Une veille soigneuse des signaux permet de repérer si une crise survient ou s’il s’agit simplement du flux et du reflux normaux d’une conversation autour d’un objet forcément dynamique. La veille, couplée à l’analyse des contenus émis, permet de mesurer et vérifier en permanence l’acceptabilité des contenus émis par la marque (les contenus sont-ils repris, c’est-à-dire la marque est-elle audible) et la sensibilité des parties prenantes (quelle image a la marque, quelles communautés sont des alliés, comment l’interne perçoit-il les messages).
Les clés de la prévention
In fine, la gestion des contenus associés à la marque est centrale, autant dans l’identification des sources (influenceurs externes, mais aussi collaborateurs internes) que dans le pilotage de la production et de la dissémination des contenus volontaires. On peut résumer en quelques clés les bons réflexes de prévention :
- Analyser son identité et son environnement
- Structurer ses contenus en fonction des thématiques sectorielles et des parties prenantes
- Calibrer ses canaux de diffusion pour être en mesure d’intervenir
- Mettre en place la bonne veille en identifiant les sources
- Mesurer l’impact des informations pour ne pas être en “sur-réaction”

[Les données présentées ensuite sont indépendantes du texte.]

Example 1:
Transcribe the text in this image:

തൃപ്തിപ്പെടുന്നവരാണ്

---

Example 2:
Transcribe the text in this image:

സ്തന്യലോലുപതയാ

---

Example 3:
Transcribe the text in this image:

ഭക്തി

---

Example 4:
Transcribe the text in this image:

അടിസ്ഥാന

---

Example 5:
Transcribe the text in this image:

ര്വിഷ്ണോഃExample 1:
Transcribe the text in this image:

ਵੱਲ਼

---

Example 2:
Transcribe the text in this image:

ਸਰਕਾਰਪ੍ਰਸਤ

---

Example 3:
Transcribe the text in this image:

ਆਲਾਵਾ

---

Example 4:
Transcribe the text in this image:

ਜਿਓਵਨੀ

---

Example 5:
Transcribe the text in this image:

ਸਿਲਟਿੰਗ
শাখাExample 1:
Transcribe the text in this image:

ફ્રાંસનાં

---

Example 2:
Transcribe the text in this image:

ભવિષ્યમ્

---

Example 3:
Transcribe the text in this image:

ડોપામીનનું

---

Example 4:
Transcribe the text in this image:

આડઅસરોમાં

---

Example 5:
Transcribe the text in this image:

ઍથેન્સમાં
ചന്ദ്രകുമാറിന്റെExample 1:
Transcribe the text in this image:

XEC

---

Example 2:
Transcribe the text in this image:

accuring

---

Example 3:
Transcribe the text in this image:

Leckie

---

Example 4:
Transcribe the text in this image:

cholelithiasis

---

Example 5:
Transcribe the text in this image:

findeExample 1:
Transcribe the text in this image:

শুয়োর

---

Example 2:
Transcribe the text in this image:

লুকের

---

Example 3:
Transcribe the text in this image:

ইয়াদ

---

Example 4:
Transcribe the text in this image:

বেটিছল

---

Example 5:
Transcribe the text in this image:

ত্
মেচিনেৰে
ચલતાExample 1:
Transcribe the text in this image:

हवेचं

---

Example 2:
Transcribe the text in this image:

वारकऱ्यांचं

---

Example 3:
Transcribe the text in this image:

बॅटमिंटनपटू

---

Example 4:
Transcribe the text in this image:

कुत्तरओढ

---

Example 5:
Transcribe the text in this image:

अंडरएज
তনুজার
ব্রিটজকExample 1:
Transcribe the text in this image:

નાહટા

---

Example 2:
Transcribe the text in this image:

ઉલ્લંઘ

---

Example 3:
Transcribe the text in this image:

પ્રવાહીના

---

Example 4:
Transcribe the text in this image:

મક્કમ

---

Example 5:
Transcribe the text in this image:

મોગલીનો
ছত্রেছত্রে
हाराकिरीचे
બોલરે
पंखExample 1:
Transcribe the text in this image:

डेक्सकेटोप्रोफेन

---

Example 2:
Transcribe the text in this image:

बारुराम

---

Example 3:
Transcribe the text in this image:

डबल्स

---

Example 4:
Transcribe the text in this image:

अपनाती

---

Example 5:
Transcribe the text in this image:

- Être audible : émettre des messages en phase avec l’opinion
- Être crédible et légitime, c’est-à-dire avoir une stratégie d’alliés, “influencer les influenceurs”
- Mobiliser l’interne. Les salariés sont les meilleurs ambassadeurs et les pires détracteurs
- Et surtout, diffuser en permanence des informations neutres et/ou positives en “temps de paix”.

Richard de Seze
Directeur du développement
*”Les crises contre contenus”, un carnet de route de Ligaris, mardi 31 janvier 2012. Pierre Siquier,Président de Ligaris, François Jeanne-Beylot, Directeur de l’e-Influence et animateur de la Fabrique digitale Ligaris, Luc Thabourey, Directeur du pôle ingénierie des contenus, et Marielle Desmarais, Associée chez ARMADESIS, formation & conseil en prévention et gestion de crises
**objet social : une marque, une entreprise, une institution, un groupe de salariés, un manager, un projet d’entreprise…
Crises
La crise est un changement brusque (soudaine faveur ou dépréciation immédiate) dans la perception de la marque, subi – ou non. La crise est autant un danger qu’une opportunité. Le paradigme relationnel est par essence une structure dynamique. La marque a forcément intérêt à le modifier : pour créer de nouveaux liens commerciaux, faire évoluer l’image de marque, augmenter la notoriété, conduire des actions responsables – ou même simplement stabiliser ces paramètres, l’opinion des parties prenantes évoluant sans cesse dans un rapport critique à la marque. On peut considérer que la marque vit d’ailleurs dans un état de crise permanente, aucun objet social ne pouvant prétendre n’avoir noué que des liens positifs et durables avec toutes ses parties prenantes. La marque, par sa stratégie de contenus, vise à faire évoluer ses liens.